I cannot part with the boxes of genealogical research, and reference documents my mom worked with before she became ill. They, combined with my hubby’s mom’s research, may help me discover the (missing) link between our individual Richardson family trees. If nothing else, there are some great things in there for a novel…

OK. I decide to put all the family research on the top shelf. It won’t be in the way there – I can’t reach the shelf under it without a step-stool.  The shelf I can reach, is the ‘staging’ area for the upper shelves until hubby emerges from his shop, or wherever he is at the moment, and puts them up for me.

Yesterday, hubby shocked me with the news that he needed some file space in my office too. What!?!  It turned out he only needed 5 hanging folders, but he scared me. He has most of his files in the shop’s filing cabinet, but wanted to keep personal files in the house. I gave him permission, what the Hell. Someday, I may need a square foot of shop space. For what, I don’t know. But it’s good to be prepared. The Military Girl Scouts taught me that.

Spring has sprung up here – the days are getting warmer, the bees are wildly spreading pollen, and the squirrels are flirting and chasing each other. I would normally be out on the deck with my laptop, re-writing chapter five of my novel, but I need to gather all the boxes that waited around in closets and the garage for me to put them away. Hubby wants to park in there – this year.

Then, the chaos should reach its peak, and in a few days, my little office will officially be open for business!

TTFN  🙂

My Little Friend & I

MyLittleFriend
The Pod

A few weeks ago I introduced ‘my little friend‘ to the world.

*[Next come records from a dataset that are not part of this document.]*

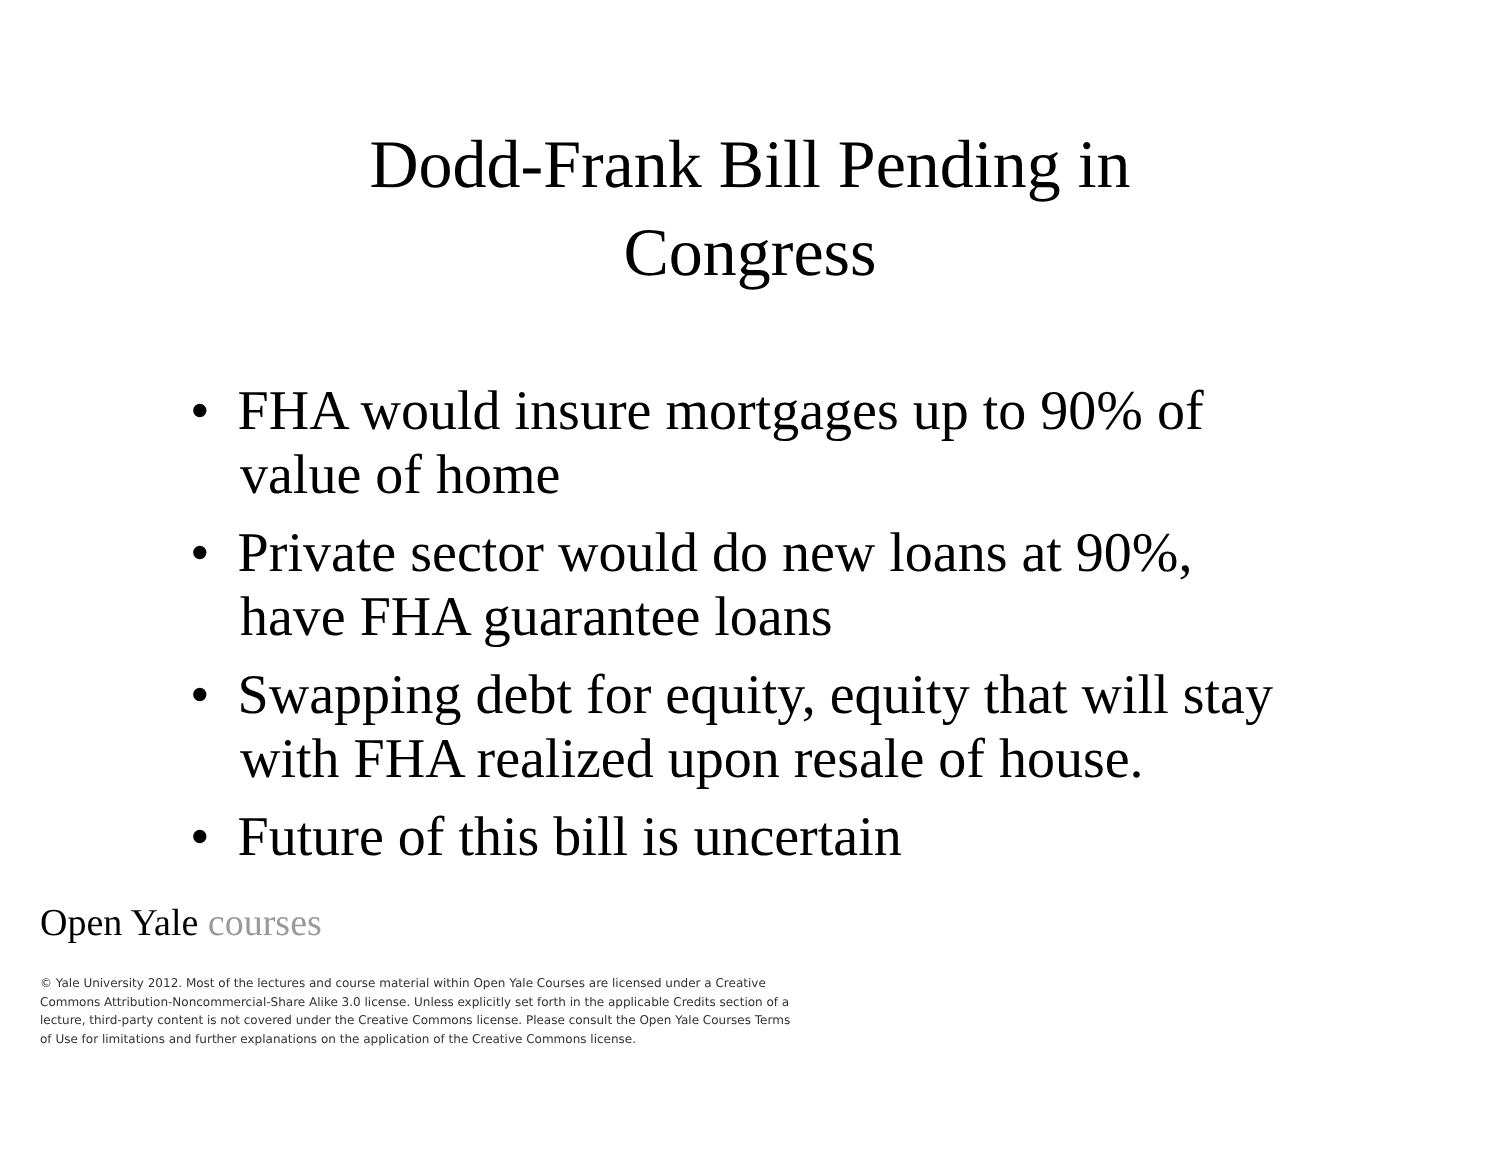Dodd-Frank Bill Pending in
Congress
• FHA would insure mortgages up to 90% of value of home
• Private sector would do new loans at 90%, have FHA guarantee loans
• Swapping debt for equity, equity that will stay with FHA realized upon resale of house.
• Future of this bill is uncertain
Open Yale courses
© Yale University 2012. Most of the lectures and course material within Open Yale Courses are licensed under a Creative Commons Attribution-Noncommercial-Share Alike 3.0 license. Unless explicitly set forth in the applicable Credits section of a lecture, third-party content is not covered under the Creative Commons license. Please consult the Open Yale Courses Terms of Use for limitations and further explanations on the application of the Creative Commons license.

It was my fault that we got off to a dodgy start. Between my ignorance and nervousness, our relationship was strained. Today I’m happy to report that the ‘bugs’ in our friendship seem to be worked out. After all, practice does make perfect, or at least comfortable.

For my beloved readers who are following the “Insulin Pump Series”, I will post about this journey now and then, to keep you in the loop about my new ‘remote controlled’ life.  Or however you think of it. Lord knows my family has their own way of referring to this change: The Pod person. The adventures of Robo-Grandma.  My youngest granddaughter has trouble remembering the word “Pod”. She calls it a “boob”. And she likes to pat it, as if it’s a pet, instead of a medical device. (She’s so sweet, I can hardly stand it! But I digress…)

Today’s report is short and sweet. 🙂

It used to take me 30-minutes to do the Pod change because I would verify everything in the User Guide, before doing it. Since I change Pods every 3-days, I have done it 7 times now, twice without the Guide! The “remote” (its official name is “Personal Diabetes Manager” or “PDM”, but that’s boring), takes you step-by-step through the process. Although there are a lot of steps, they become easier every time I do them. I don’t dread Pod change day like I did at first.

Y’all have a fabulous week & thanks for listening!